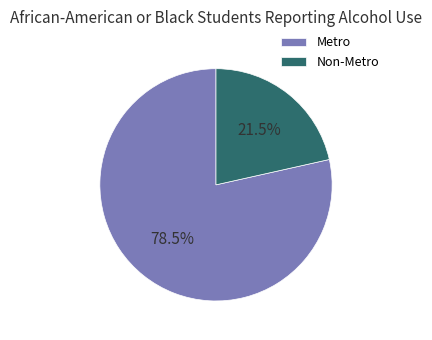

Approximately how many times larger is the value at Metro compared to Non-Metro?

3.7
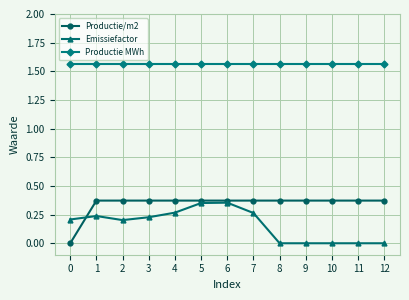

The Productie/m2 series shows -0.2 at 0. True or false?

False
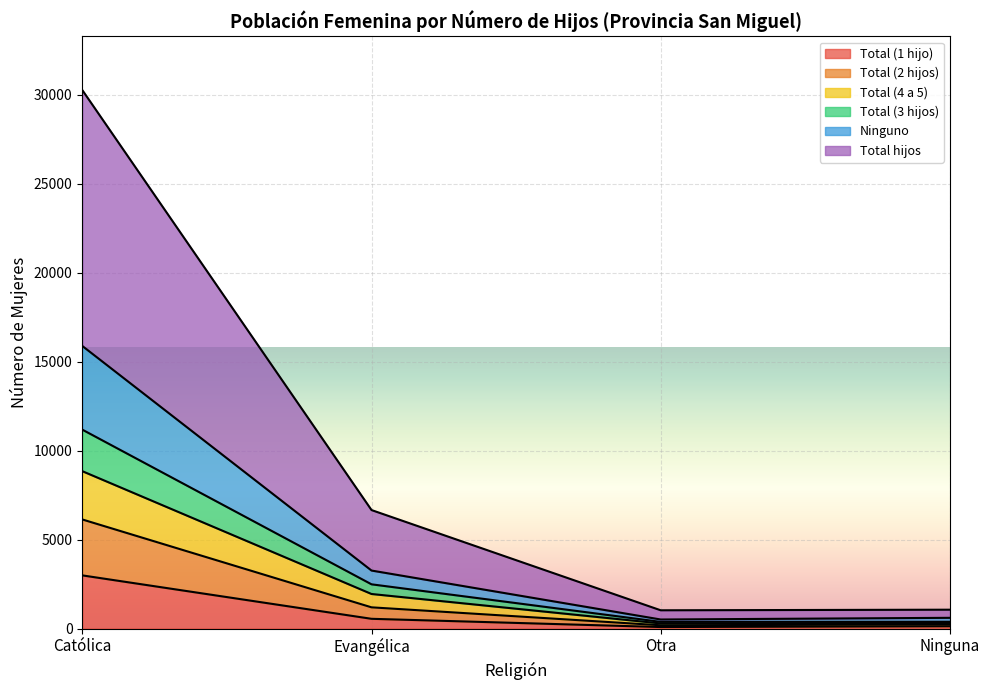

What is the label of the 1st point from the left?

Católica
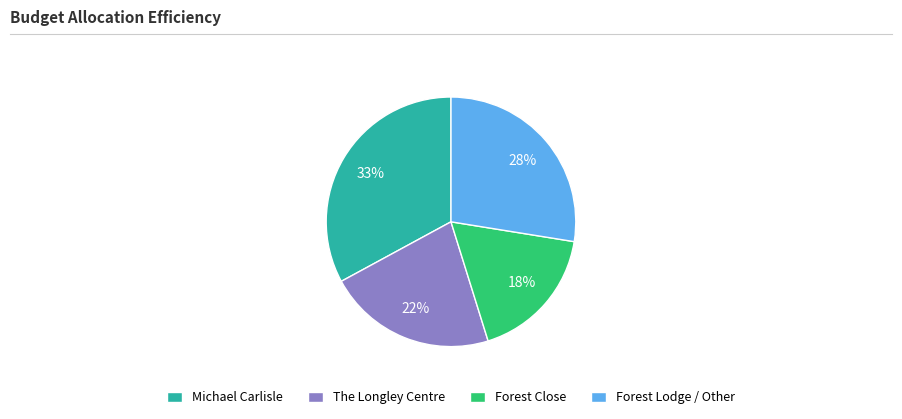

What is the ratio of the value at Forest Lodge / Other to the value at Michael Carlisle?

0.8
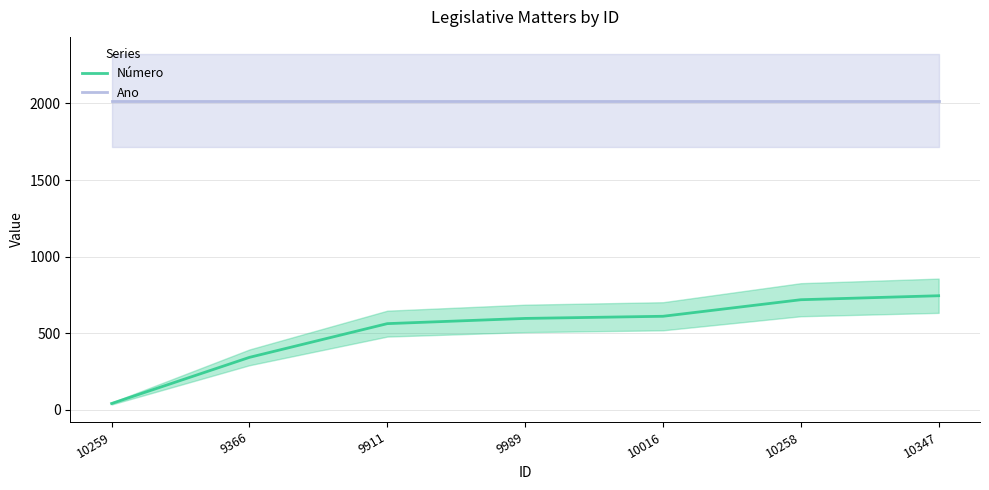

List the series in order of their overall mean, highest first.

Ano, Número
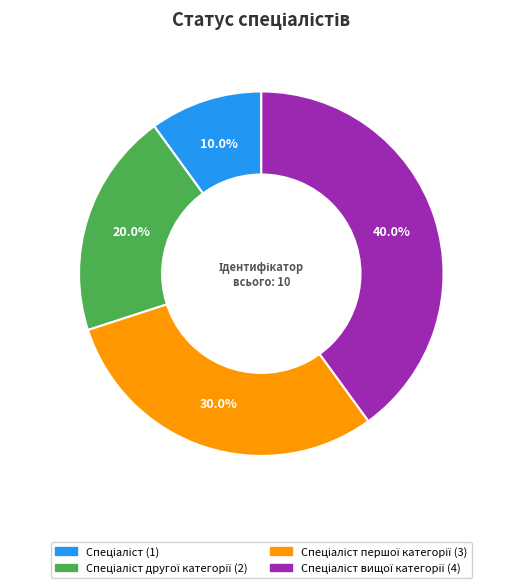

Does any single category account for the majority?

No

--------------------------------------------------

• **Job**
Retype all of the lines above verbatim, omitting the pictures.

• **Output for this task**
Approximately how many times larger is the value at Metro compared to Non-Metro?

3.7

The Productie/m2 series shows -0.2 at 0. True or false?

False

What is the label of the 1st point from the left?

Católica

What is the ratio of the value at Forest Lodge / Other to the value at Michael Carlisle?

0.8

List the series in order of their overall mean, highest first.

Ano, Número

Does any single category account for the majority?

No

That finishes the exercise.